Paul Goble
Staunton,
July 19 – One of the most widely held misconceptions about the USSR was that
borders among the various republics were both natural and fixed, neither of
which was the case, and that as a result borders among the post-Soviet states are
not only legitimated by international law and agreement but by the widespread
acceptance that they are eternal.
In
fact, republic borders were changed frequently, more than 200 times affecting
areas large enough to be minuted in the central Soviet legal journals and far
more than that involving small adjustments among the republics. (See the
current author’s “Can Republic Borders be Changed?” RFE/RL Report on the USSR, September 28,
1990.)
Now,
Russian regionalist Yaroslav Butakov has made an important contribution to an
understanding of this issue in an article detailing which territories Stalin
joined to the RSFSR and which ones he gave up to other republics between the
1917 revolution and his death in 1953 (russian7.ru/post/kakie-territorii-stalin-prisoedinil/).
The
RSFSR was officially proclaimed with the adoption of its first constitution in
July 1918, with its borders being those under the control of the Soviet
government. In the course of the Russian Civil War as a result of changing
military fortunes, those borders changed frequently, Butakov says.
Among
the borders that changed the most between 1918 and 1925 were those between the
RSFSR and Ukraine initially as a result of military developments but then by the
decision of Moscow which split the Don region between the two republics and
then included the eastern part of the Donbass in what is now Rostov Oblast.
“Initially,”
the regional specialist writes, “all of Central Asia with the exception of the
former Khivan khanate and the Bukhran emirate … were included in the RSFSR; and
there were created two soviet socialist republics (ASSRs), the Turkestan and
the Kyrgyz.” As the latter eventually became the Kazakh SSR, the RSFSR’s
borders with it were set in the 1920s.
Orenburg
became the first capital of the Kyrgyz Autonomous republic which also included all
of Orenburg gubernia. “In June 1925, the
Kyrgyz ASSR was renamed the Kazakh ASSR and its capital moved to Ak-Mechet,
which since that time has been called Kzyl-Orda,” Butakov says.

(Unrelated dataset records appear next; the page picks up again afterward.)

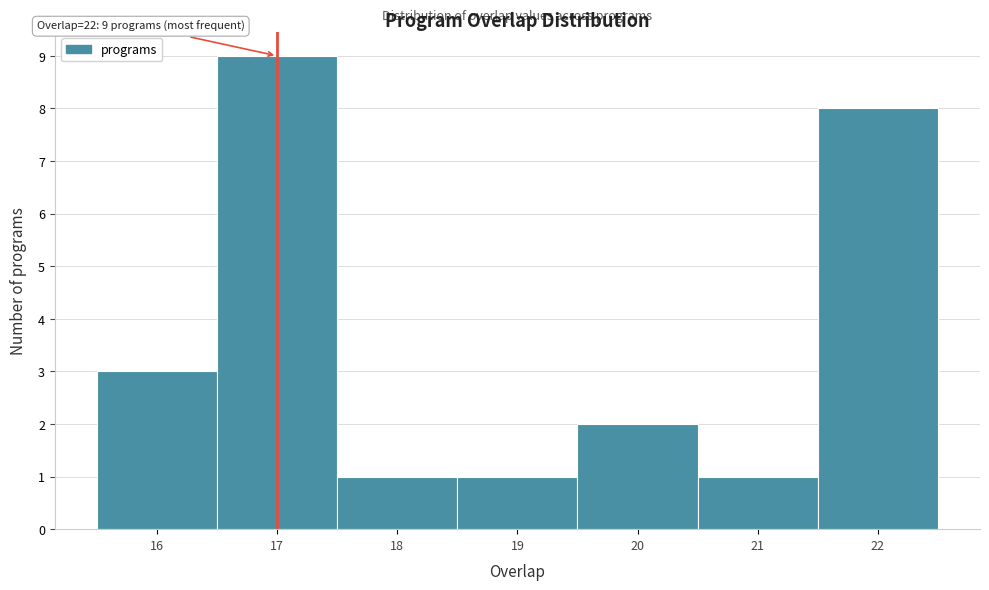

Over which range of the x-axis is the bar tallest?

16.5 to 17.5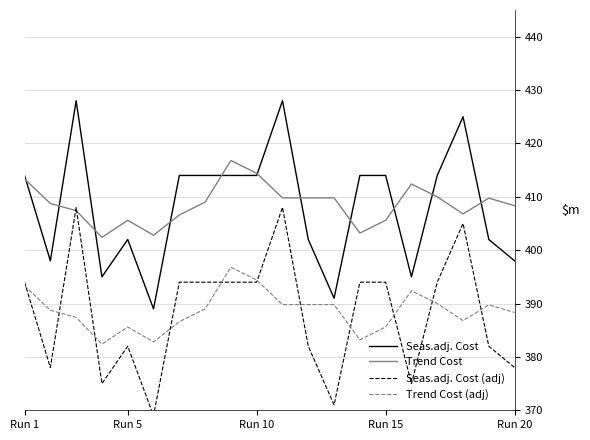

What is the maximum value for Trend Cost?

416.8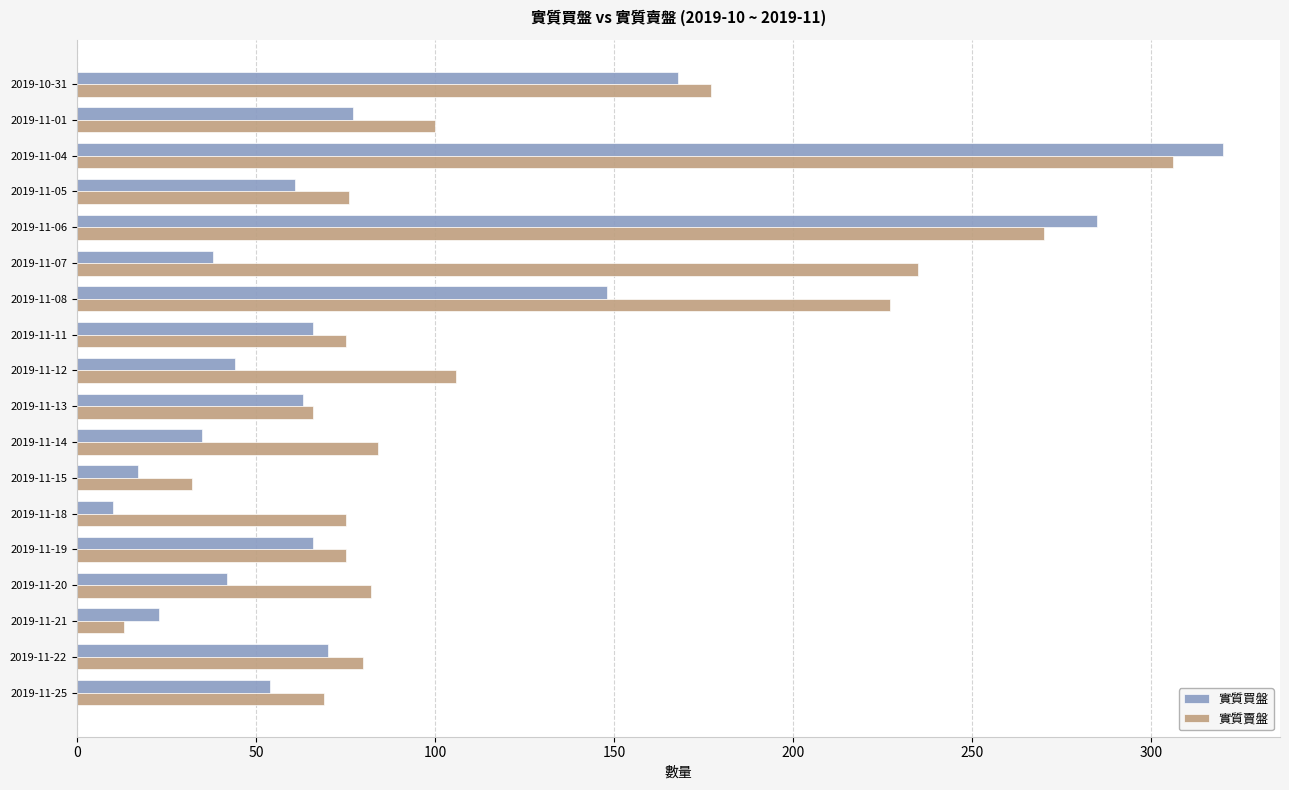

List the series in order of their overall mean, highest first.

實質賣盤, 實質買盤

Many mistakenly believe, he
continues, that “the present northern oblasts of Kazakhstan were transferred out
of the RSFSR to the Kazakh SSR by Nikita Khrushchev during the virgin lands
campaign of 1954. This is not so.” Instead,
the borders between the two were set after some movement back and forth between
1921 and 1924. After that, they remained stable.

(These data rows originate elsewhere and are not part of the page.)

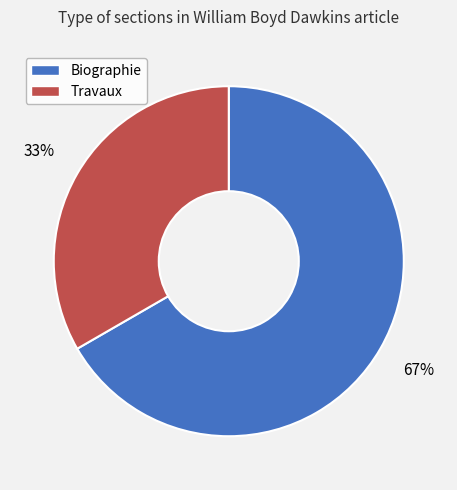

To the nearest percent, what is the combined percentage of Biographie and Travaux?

100%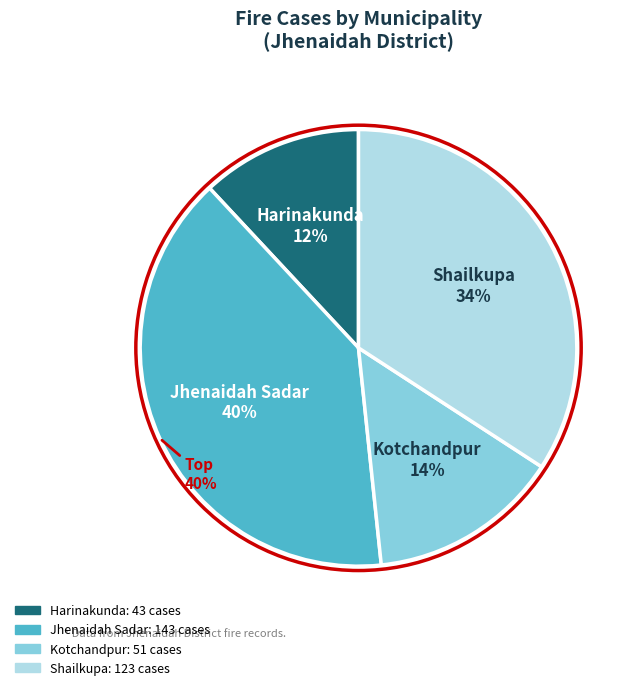

Does any single category account for the majority?

No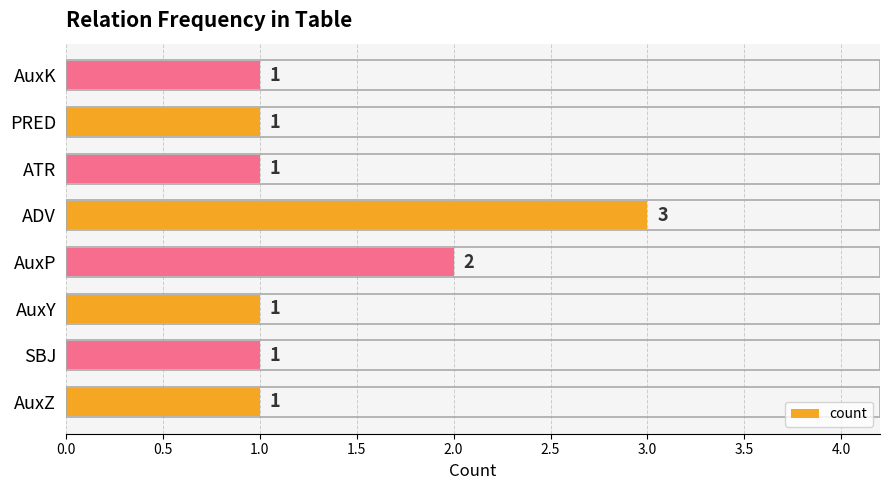

What is the maximum value shown in the chart?

3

Other areas which Stalin moved to include
within the RSFSR or at least the USSR were the Far Eastern Republic which was
absorbed into the RSFSR in November 1922, northern Sakhalin which was annexed in
May 1925 after Japanese forces were driven out and Wrangel Island which was
included within the RSFSR borders in August 1924.

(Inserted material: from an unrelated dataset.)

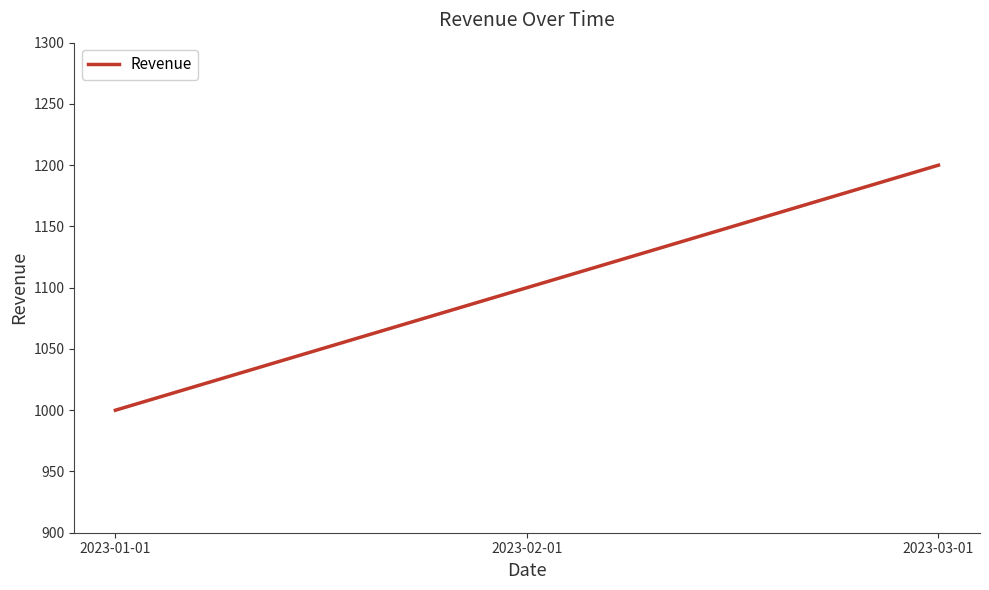

What is the maximum value shown in the chart?

1200.0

During World War II, Stalin annexed Tannu-Tuva
and transformed it into the Tuvin Autonomous Oblast within Krasnodar kray in
October 1944. Later in 1961, it became an ASSR. And at the end of the war,
Stalin annexed the southern half of Sakhalin and the Kurile islands, what the
Japanese still refer to as the Northern Territories.
At the end of the Winter War with
Finland, Stalin oversaw the annexation of the southern part of the Karelian
isthmus. In 1944, it was transferred from the Karelo-Finnish SSR. In 1944, after the absorption of the three
Baltic countries, Moscow took regions of Estonia and Latvia and included them
in the RSFSR.
In 1945, on the basis of decisions
of the Yalta and Potsdam conferences, the RSFSR was expanded to include the
former German East Prussia as the non-contiguous Kaliningrad Oblast. And in
1947, the Finnish city of Pecheneg was included in the RSFSR’s Murmansk Oblast
on the basis of the Moscow-Helsinki peace treaty.
Stalin also gave up RSFSR territory
to others, primarily in the course of forming union republics in Central Asia,
but also part of the North Caucasus which was transferred to the Georgian SSR
after Stalin deported many of the nations from this and adjoining territories.
But “the most significant land gift
from the RSFSR under Stalin” was the one he gave to Belarus. In 1924-1926, Belarus
received almost all of Vitebsk, Mogilev and Gomel oblasts, thereby increasing the
territory of the Belarusian SSR “by a factor of three.”